Wendy tucked a strand of her behind her ear and lined up her shot. She let the ax whirl through the air, striking the dead center of the target, bisecting Ford’s scorch mark. She stood straight, a grin of her own on her face, proud of her throwing skills. At least some of those apocalypse training, manly bonding sessions, and lessons on being a lumberjack paid off for this moment: seeing someone be gobsmacked at her precision.

“Well,” Ford said as he recovered from the surprise at such a throw, “it’s a tie. Now will you leave? I have more work to get done.”

“Nope,” Wendy said, popping the _p_ obnoxiously.

“Why not?” Ford demanded.

“I said I’d go if you _beat me_ at this game. Tying isn’t defeat. So I’ll stay, thanks.”

“What? But you didn’t win.”

“Yeah, but you didn’t either. It’s all about the language of the deal. Loopholes are what I live for, Stan 2.”

In the middle of her taunting, Wendy saw Ford freeze and tense up, fists clenching at his side. He looked like a fight was about to break. Wendy backpedaled immediately, not actually wanting to start anything serious here.

“Hey, you okay there, Ford? I was joking, I’ll leave if you’re really that mad about it.”

Ford looked like he was chewing on something sour. Finally he shook his head and relaxed his stance. “No, excuse me. You just, um, reminded me of something unpleasant for a moment.” He paused and looked around, from the tree line, to the ax buried thirty feet away, to Wendy, and to the Shack. He continued with, “Actually, do you have any other interesting stories from the forest?”

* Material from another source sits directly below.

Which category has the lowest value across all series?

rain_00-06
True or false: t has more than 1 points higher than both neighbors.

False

Wendy thought about it. Despite that little hiccup at the end, she’d gotten Ford to come around, just a little bit, and have a human conversation. Stan would be so proud.

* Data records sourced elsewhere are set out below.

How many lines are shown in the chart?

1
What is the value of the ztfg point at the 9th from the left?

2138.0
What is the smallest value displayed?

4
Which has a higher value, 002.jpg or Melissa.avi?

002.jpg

She only shrugged, however, and said, “Sure. Got any cookin’ skills? I’m dying for some real lunch. That spaghetti was not enough.”

Ford nodded and they walked back to the Shack talking.

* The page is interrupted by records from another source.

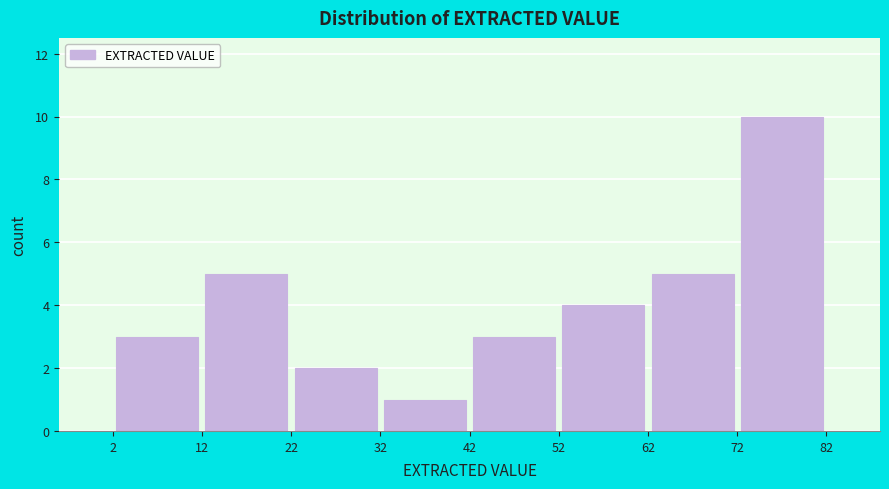

Reading left to right, transcribe this chart: for each bar, give the range it covers on the x-axis and its height. The values are not printed on the chart, so give them approximately, as read against the axis.

2 to 12: 3
12 to 22: 5
22 to 32: 2
32 to 42: 1
42 to 52: 3
52 to 62: 4
62 to 72: 5
72 to 82: 10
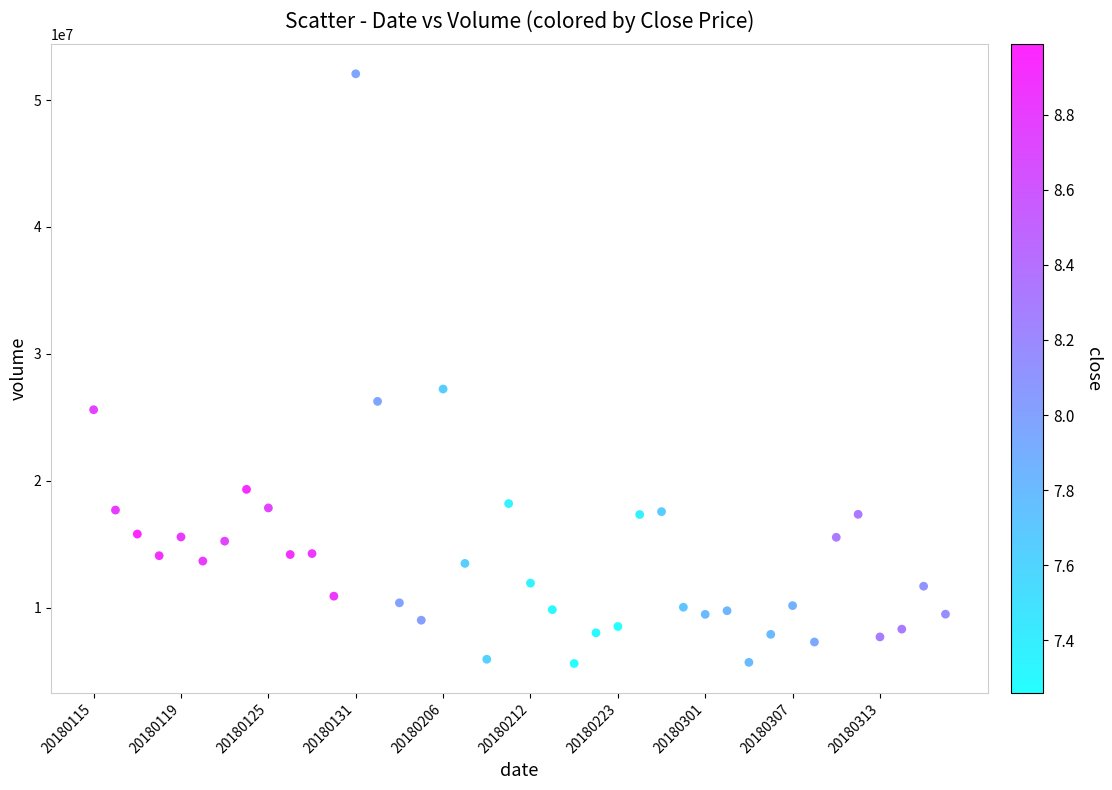

What is the range of Y values (max minus min)?

46480091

Wendy considered the day a success. She escaped the “manly bonding time” at home. When she finally turned her phone back on, only the latest messages were coming through, and in a few of them Tambry explained that it was all a big misunderstanding. Wendy deleted the rest as they came without even reading them. She texted back to confirm a hang-out happening the next night and flipped her phone back shut.

And on top of everything else, she got some nice ax practice in and polished her con-artist skills. All in all, not a bad day. And the “jerk” vibe melted off of Ford the more he talked, morphing into the “Nerdy Badass” she’d heard Soos describe him second hand as in that horrible 3 a.m. call the other day. And “nerdy badass” was a label Wendy could get behind. They exchanged stories about the weirdness they’d encountered and fought, some Ford’s tales matching Wendy’s ‘horror stories of the lumberjack’ pitch for pitch.

She went home, throwing arm a little sore after they’d gone back out to practice at further and further distances, seeing how long they could go until dusk started setting in. Wendy bid Ford a good night, and good luck with whatever business he had in the mysterious basement.

She had two more free days of summer before she had to go back to her actual job and probably fix all the stuff she’d moved around for kicks. She was determined to enjoy it. Laid back and relaxed. But a day of strengthening skills outside of her dad’s drill instructor voice was a fun way to spend at least one day.

**Author's Note:**

> I was cleaning my apartment and found a stack of notebooks with dozens of stories inside, and this was one of them!! Mostly written, just needed some tweaking and rephrasing. Made in like 2017 or 2018 so don't judge me if it's a downgrade in quality lol.